*** Opening Excerpted records ***

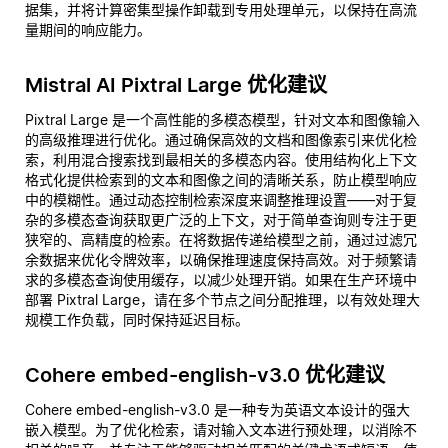
据集，并将计算密集型操作卸载到专用处理单元，以保持在高流
量期间的响应能力。
Mistral AI Pixtral Large 优化建议
Pixtral Large 是一个高性能的多模态模型，针对文本和图像输入
的高级推理进行优化。通过确保高效的文档和图像索引来优化检
索，利用混合搜索找到最相关的多模态内容。使用结构化上下文
格式化提供检索到的文本和图像之间的清晰关系，防止模型响应
中的模糊性。通过动态控制检索深度来调整推理设置——对于复
杂的多模态查询获取更广泛的上下文，对于简单查询则专注于更
狭窄的、高精度的检索。在将数据传递给模型之前，通过过滤冗
余数据来优化令牌效率，以确保推理速度保持高效。对于频繁请
求的多模态查询使用缓存，以减少处理开销。如果在生产环境中
部署 Pixtral Large，请在多个节点之间分配推理，以有效处理大
规模工作负载，同时保持延迟目标。
Cohere embed-english-v3.0 优化建议
Cohere embed-english-v3.0 是一种专为英语文本设计的强大
嵌入模型。为了优化检索，请对输入文本进行预处理，以消除不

*** Closing Excerpted records ***

*Requirement*. If a line comes after the line with "部署 Pixtral Large，请在多个节点之间分配推理，以有效处理大", it stays out; print exactly every line from the start of the entries up to and including that line, but no pictures.

*The completed task*.
据集，并将计算密集型操作卸载到专用处理单元，以保持在高流
量期间的响应能力。
Mistral AI Pixtral Large 优化建议
Pixtral Large 是一个高性能的多模态模型，针对文本和图像输入
的高级推理进行优化。通过确保高效的文档和图像索引来优化检
索，利用混合搜索找到最相关的多模态内容。使用结构化上下文
格式化提供检索到的文本和图像之间的清晰关系，防止模型响应
中的模糊性。通过动态控制检索深度来调整推理设置——对于复
杂的多模态查询获取更广泛的上下文，对于简单查询则专注于更
狭窄的、高精度的检索。在将数据传递给模型之前，通过过滤冗
余数据来优化令牌效率，以确保推理速度保持高效。对于频繁请
求的多模态查询使用缓存，以减少处理开销。如果在生产环境中
部署 Pixtral Large，请在多个节点之间分配推理，以有效处理大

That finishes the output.